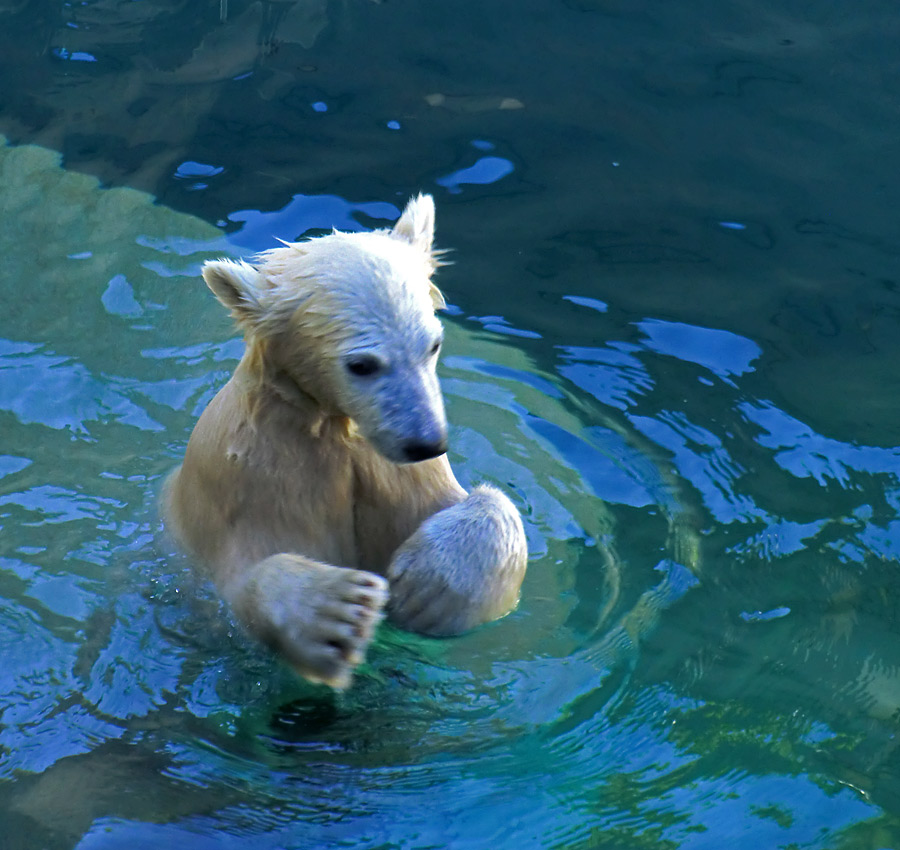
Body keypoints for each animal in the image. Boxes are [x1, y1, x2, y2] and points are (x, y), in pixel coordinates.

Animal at [165, 195, 528, 684]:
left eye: (432, 344)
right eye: (362, 364)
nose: (426, 442)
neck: (332, 429)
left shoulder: (394, 476)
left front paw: (428, 590)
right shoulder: (250, 481)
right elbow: (244, 577)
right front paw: (339, 612)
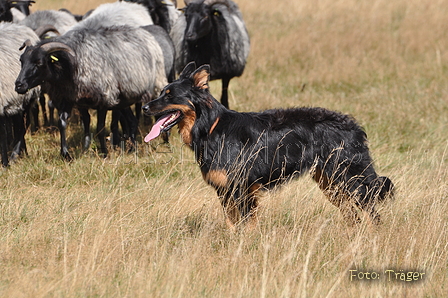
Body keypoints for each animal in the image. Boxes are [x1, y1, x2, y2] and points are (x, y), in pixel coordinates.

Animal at [143, 61, 392, 227]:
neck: (211, 127)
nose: (144, 107)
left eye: (169, 95)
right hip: (331, 183)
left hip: (350, 180)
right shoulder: (226, 192)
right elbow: (233, 226)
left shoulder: (240, 190)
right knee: (355, 217)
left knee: (373, 215)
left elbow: (244, 227)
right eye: (162, 93)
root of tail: (354, 125)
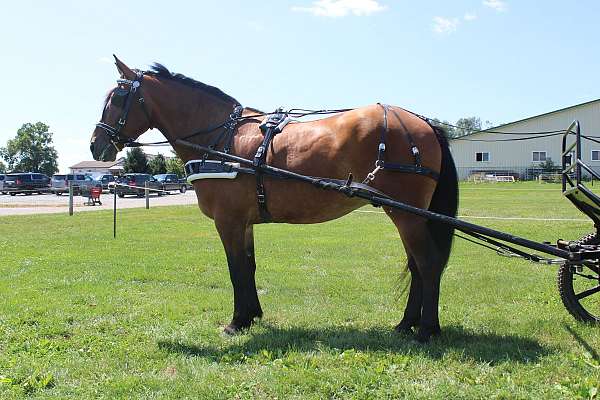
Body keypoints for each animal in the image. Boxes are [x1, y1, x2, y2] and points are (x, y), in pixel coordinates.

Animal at [90, 56, 460, 342]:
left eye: (117, 98)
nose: (96, 145)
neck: (222, 139)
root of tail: (422, 122)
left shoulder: (228, 221)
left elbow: (236, 268)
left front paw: (236, 322)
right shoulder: (244, 222)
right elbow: (249, 266)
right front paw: (252, 315)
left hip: (407, 215)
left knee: (427, 263)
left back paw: (426, 330)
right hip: (409, 215)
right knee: (417, 265)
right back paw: (406, 324)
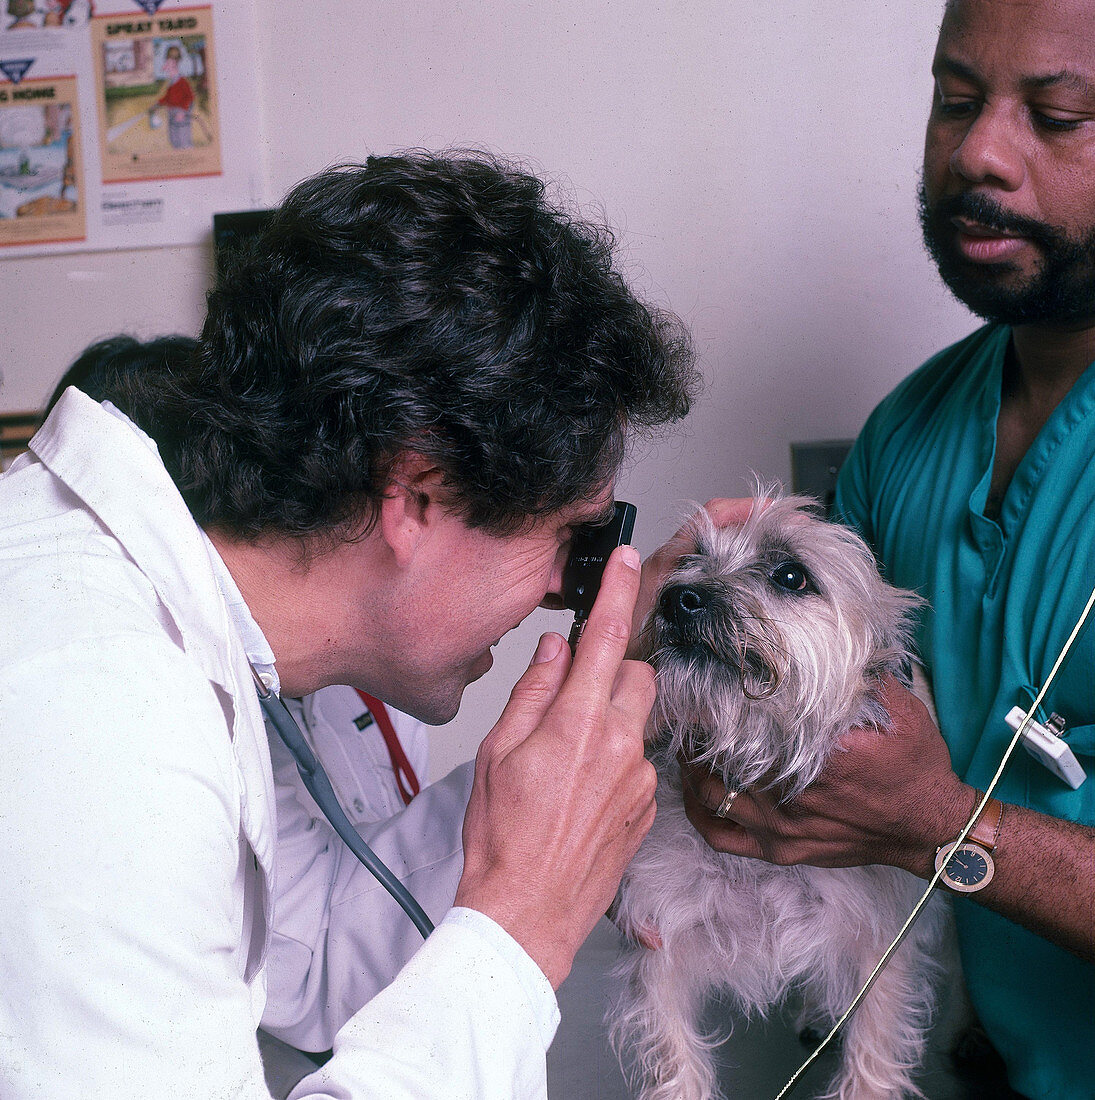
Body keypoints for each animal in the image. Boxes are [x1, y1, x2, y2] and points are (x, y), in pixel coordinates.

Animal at [611, 499, 946, 1100]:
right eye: (692, 559)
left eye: (791, 576)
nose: (677, 596)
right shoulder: (659, 955)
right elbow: (675, 1064)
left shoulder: (881, 961)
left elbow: (870, 1061)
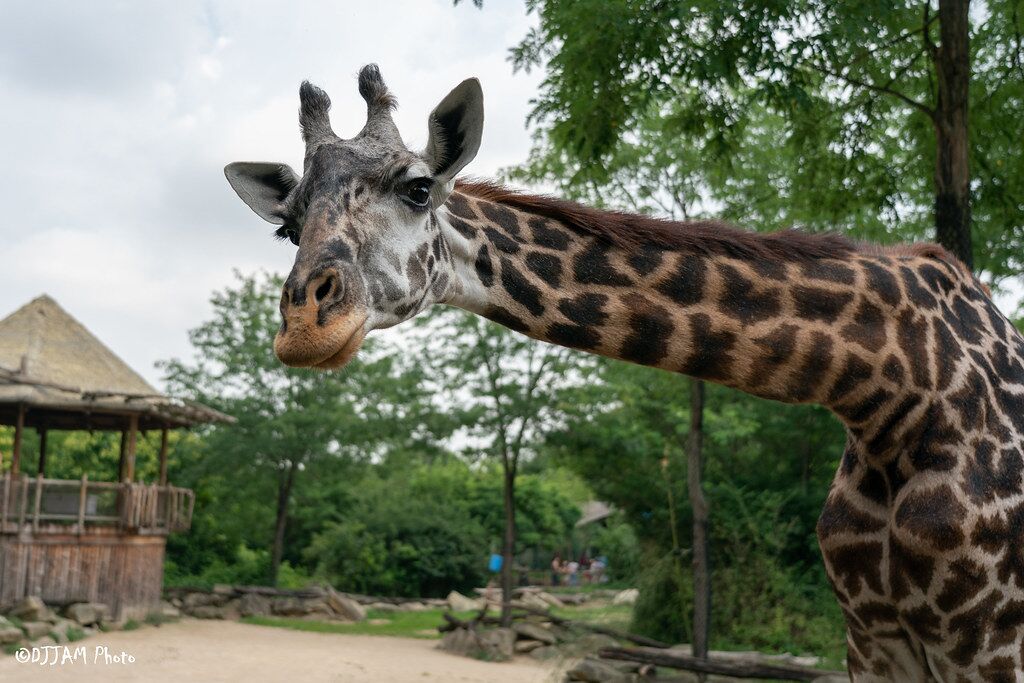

++++++

Task statement: Please return all of the material above exactly, minus any pictures.

Solution for this task:
Body keypoints for each animal in the image. Boxes are [x1, y1, x2, y2] and points are (x, y), in pixel coordinates.

Animal at [165, 195, 528, 684]:
left eye: (432, 344)
right eye: (362, 364)
nose: (426, 442)
neck: (332, 429)
left shoulder: (394, 476)
left front paw: (428, 590)
right shoulder: (250, 481)
right elbow: (244, 577)
right front paw: (339, 612)
Body keypoints for each animal in the image. Boxes are [x1, y1, x2, y2] and points are (x, y), in pixel coordinates.

Animal at [143, 61, 392, 227]:
neck: (211, 127)
nose: (144, 107)
left eye: (169, 95)
right hip: (331, 183)
left hip: (350, 180)
right shoulder: (226, 192)
right elbow: (233, 226)
left shoulder: (240, 190)
right knee: (355, 217)
left knee: (373, 215)
left elbow: (244, 227)
right eye: (162, 93)
root of tail: (354, 125)
Body keypoints for each animal in the image. Boxes are [x1, y1, x2, y2] and points are (x, y), in pixel coordinates.

Animal at [90, 56, 460, 342]:
left eye: (117, 98)
nose: (96, 145)
neck: (222, 139)
root of tail: (422, 122)
left shoulder: (228, 221)
left elbow: (236, 268)
left front paw: (236, 322)
right shoulder: (244, 222)
right elbow: (249, 266)
right front paw: (252, 315)
left hip: (407, 215)
left knee: (427, 263)
left back paw: (426, 330)
right hip: (409, 215)
right knee: (417, 265)
right back paw: (406, 324)
Body keypoints for each animal in the image. Boxes are [x1, y1, x2, y2] and points are (x, y), in pixel coordinates.

Animal at [611, 499, 946, 1100]:
right eye: (692, 559)
left eye: (791, 576)
nose: (677, 596)
right shoulder: (659, 955)
right elbow: (675, 1064)
left shoulder: (881, 961)
left elbow: (870, 1061)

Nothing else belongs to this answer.